Ma quanto fondamento ha una tale prospettiva, tenuto conto del sostanziale immobilismo governativo e dell’assenza di una benché minima comunanza di visione per le scelte che attendono il Paese? Davvero si può credere di galleggiare come sugheri nello stagno così a lungo?
A essere davvero evidente è invece il fatto che, dopo il 21 settembre, il Parlamento attuale non più conforme alla lettera della Costituzione. Trascinarsi nel nulla per altri tre anni non è affatto auspicabile e di questo forse cominciano a rendersi conto anche coloro che, sino ad ora, hanno promosso e sostenuto la soluzione del Conte-bis.
Gli esiti del voto amministrativo hanno, per certi versi, evidenziato come la minaccia sovranista sia molto de-potenziata, per cui diventa plausibile immaginare altre soluzioni da mettere in atto una volta emanata la nuova legge elettorale. Potrebbero così garantirsi una serie di risultati: dalla neutralizzazione del M5S al riposizionamento geostrategico dell’Italia, considerato il probabile lento sciogliersi della liaison fra Germania e Cina.
In questo senso, si colgono segnali che potrebbero anche portare a una diversa scansione temporale e magari prevedere pure una cesura elettorale, che consentirebbe di far nominare il successore di Mattarella da un nuovo Parlamento e darebbe al nuovo governo un respiro maggiore così da gestire al meglio i piani di investimento e risanamento economico.
In ogni caso, quali che saranno le eventuali prospettive politiche, è indubitabile che il prossimo snodo è rappresentato proprio dalla nomina del nuovo Presidente della Repubblica. Al di là dei più o meno interessati commenti del premier Conte in favore di un reincarico a Mattarella, va osservato che – a fronte di un Parlamento non più rappresentativo del corpo elettorale e per di più di fatto cassato dal referendum – sarebbe quanto mai da scongiurare un presidente che uscisse eletto dopo il quarto scrutinio, sostenuto soltanto dai partiti di maggioranza.

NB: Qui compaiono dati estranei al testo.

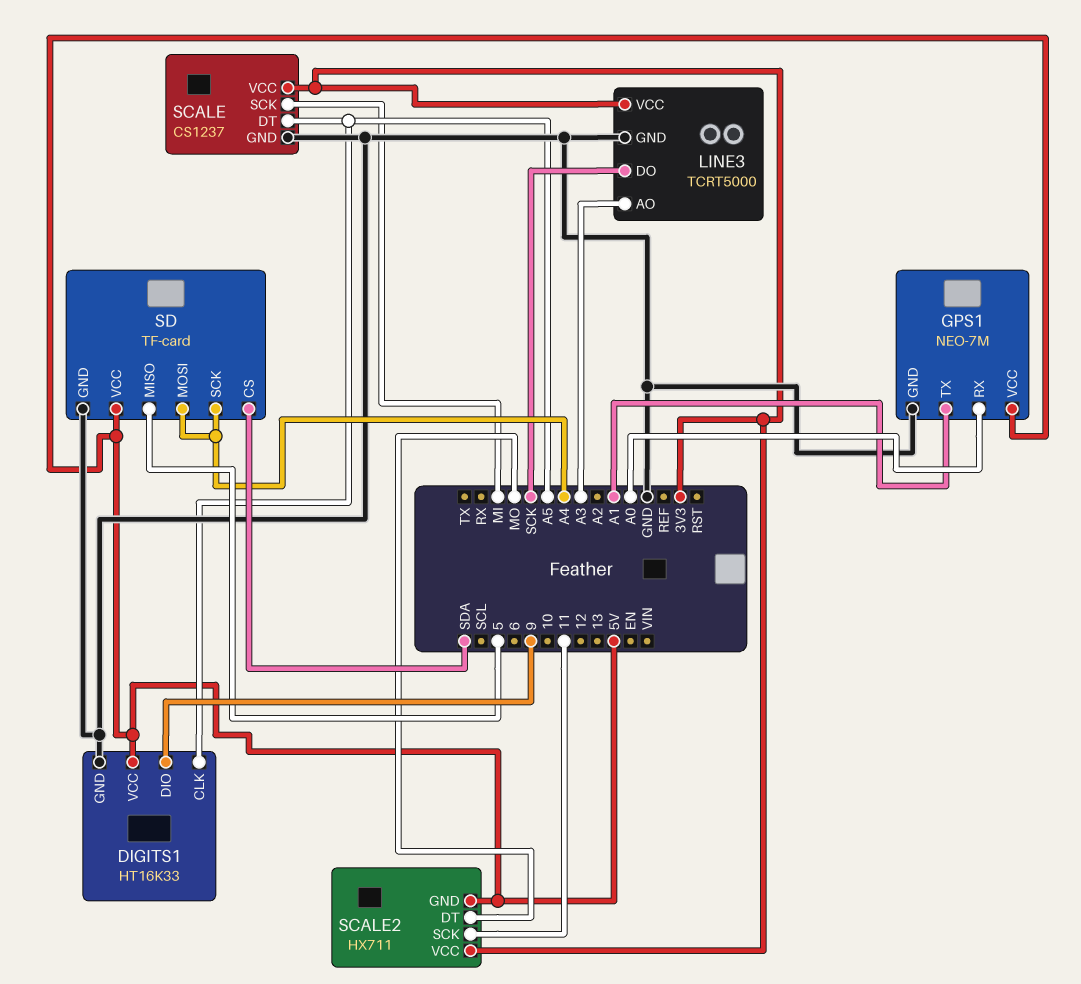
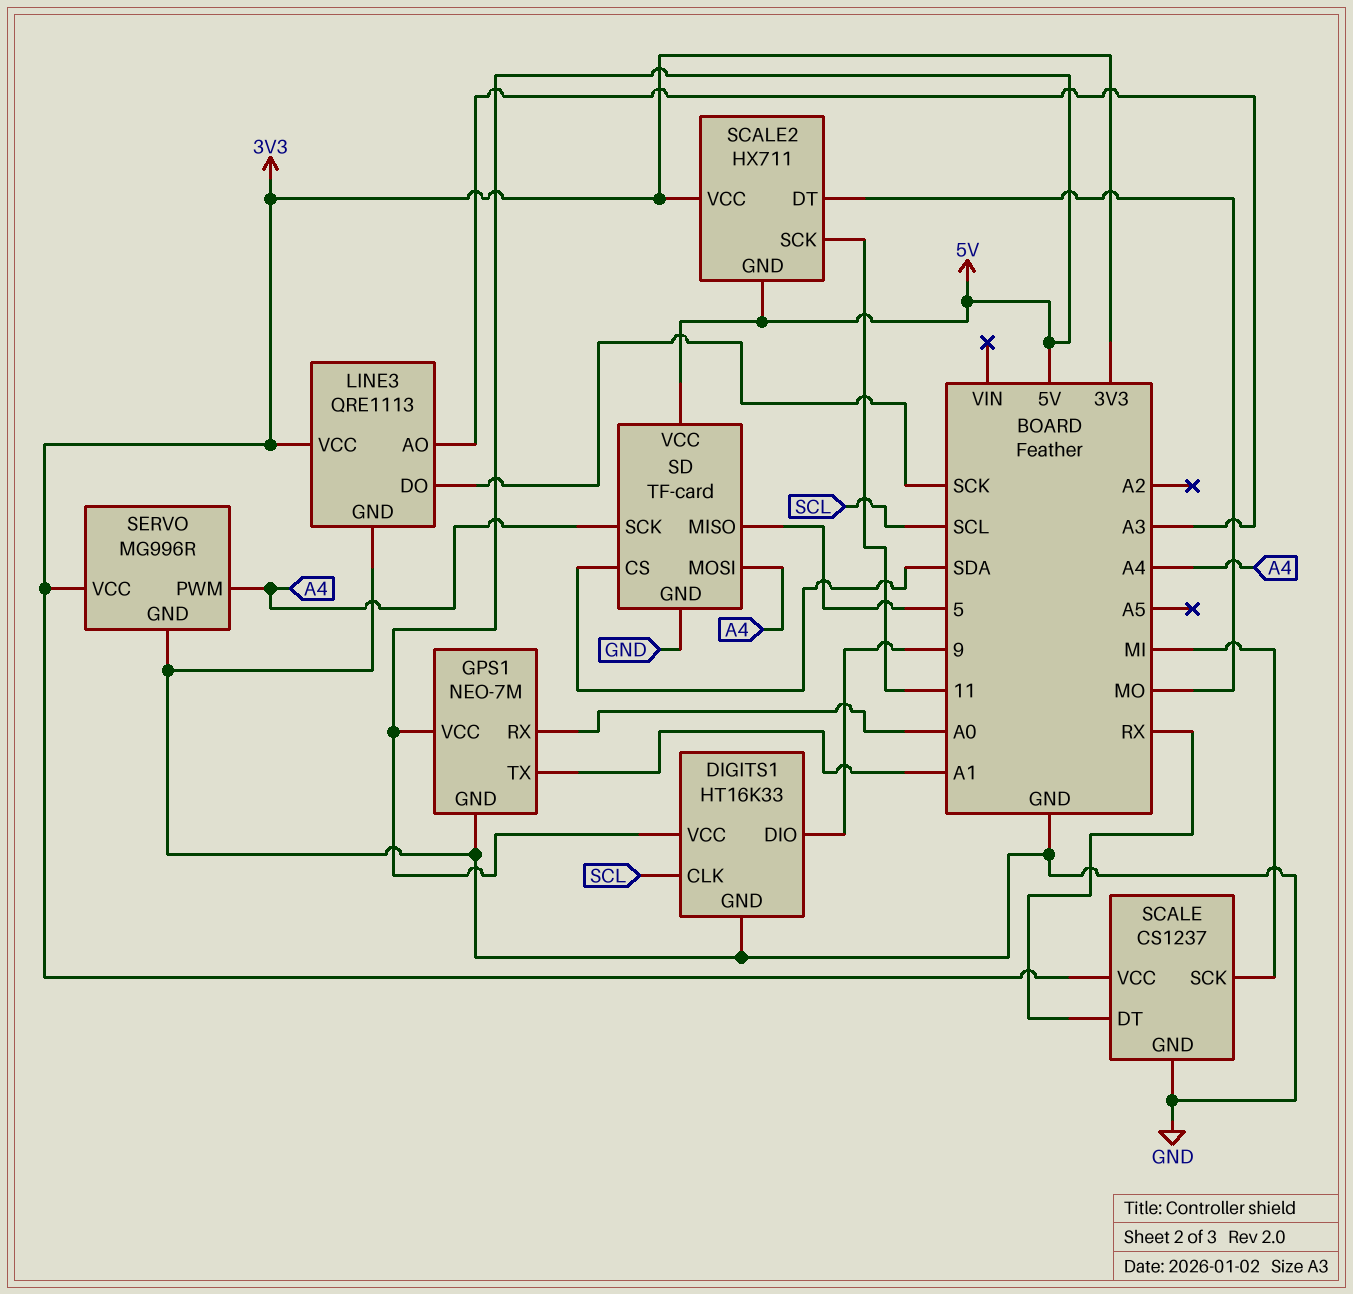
DIGITS1 pin CLK: A5 -> SCL
LINE3: TCRT5000 -> QRE1113
SCALE pin DT: A5 -> RX
SERVO: none -> MG996R
SERVO pin GND: none -> GND
SERVO pin PWM: none -> A4
SERVO pin VCC: none -> 3V3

E, d’altro canto, sebbene vi sia il precedente del secondo mandato a Napolitano, la rielezione dell’attuale Capo dello Stato non sarebbe una soluzione considerato anche che, a ben leggere la Costituzione, questa assegna la carica di senatore a vita al cessare del mandato settennale.

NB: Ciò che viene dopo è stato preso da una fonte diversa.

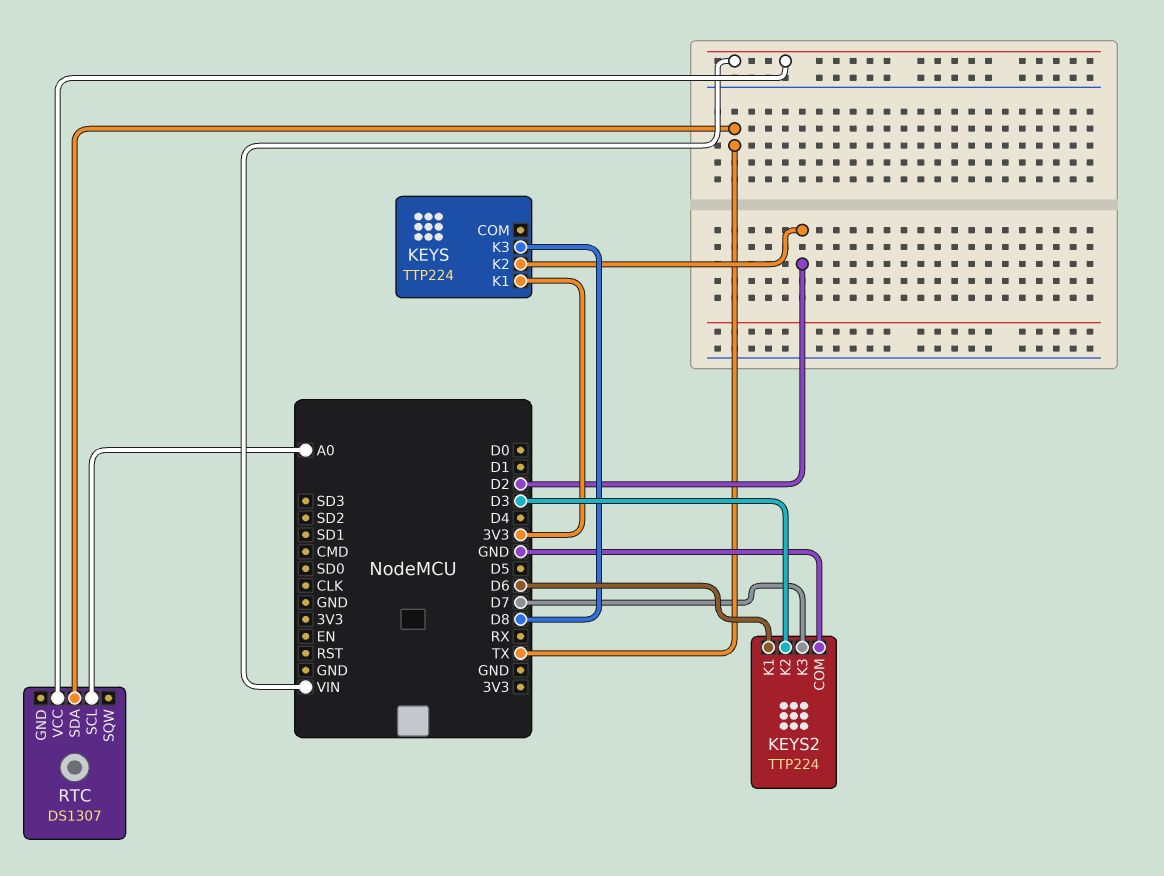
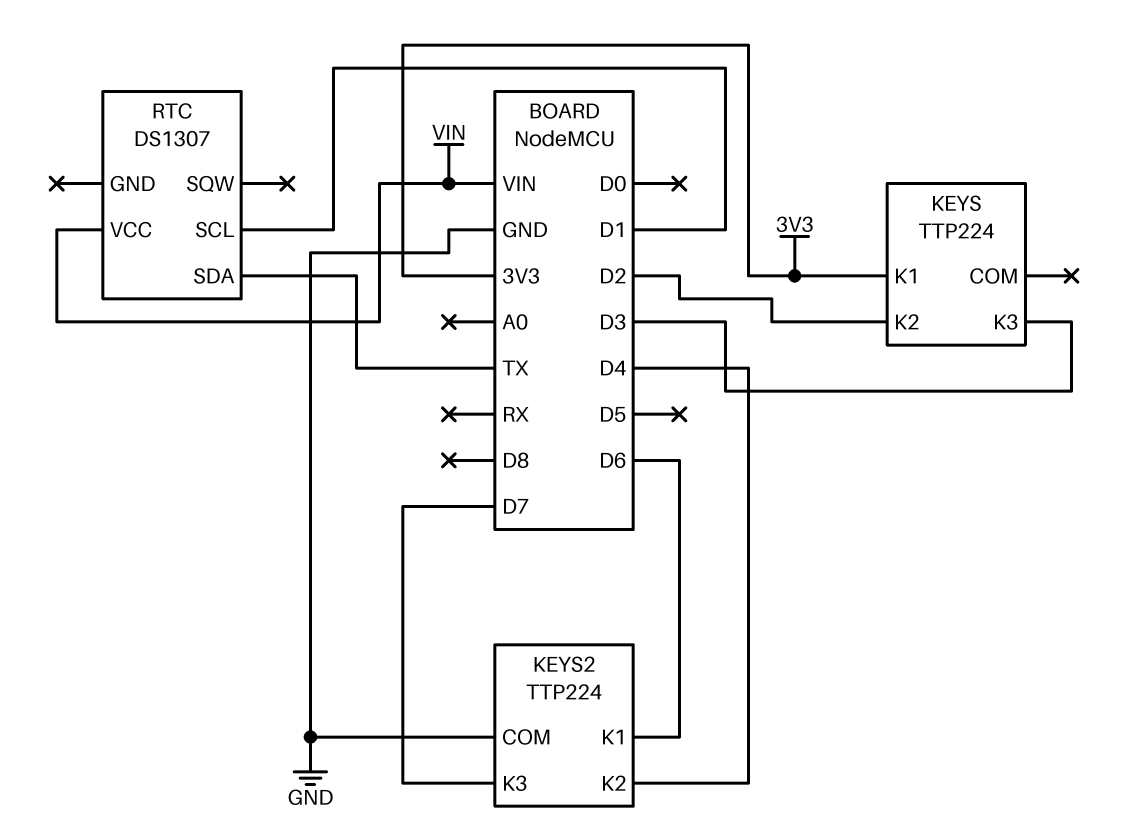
KEYS pin K3: D8 -> D3
KEYS2 pin K2: D3 -> D4
RTC pin SCL: A0 -> D1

Solo una elezione presidenziale che raccolga il più vasto consenso, da realizzarsi già nei primi scrutini, permetterebbe di bypassare le criticità di una nomina da parte di un Parlamento deprivato della sua pienezza rappresentativa. È tempo già da ora di lavorare a rose di nomi davvero condivisi, magari diradando le velleità di quanti ben difficilmente sono in grado di soddisfare questo presupposto. È tempo di lavorare a un Presidente davvero di tutti, meglio se eletto nel 2022 al primo scrutinio con il concorso di tutte le forze presenti in Parlamento.
Non è un problema da poco nell’Italia divisa e frantumata dagli interessi delle corporazioni, dove si pratica la delegittimazione costante dell’avversario. Se si vogliono creare le condizioni per ridare vigore a una democrazia asfittica, l’operazione di una convergenza sul nome della personalità che siederà al Quirinale rappresenta il giusto modo per porne le premesse indispensabili.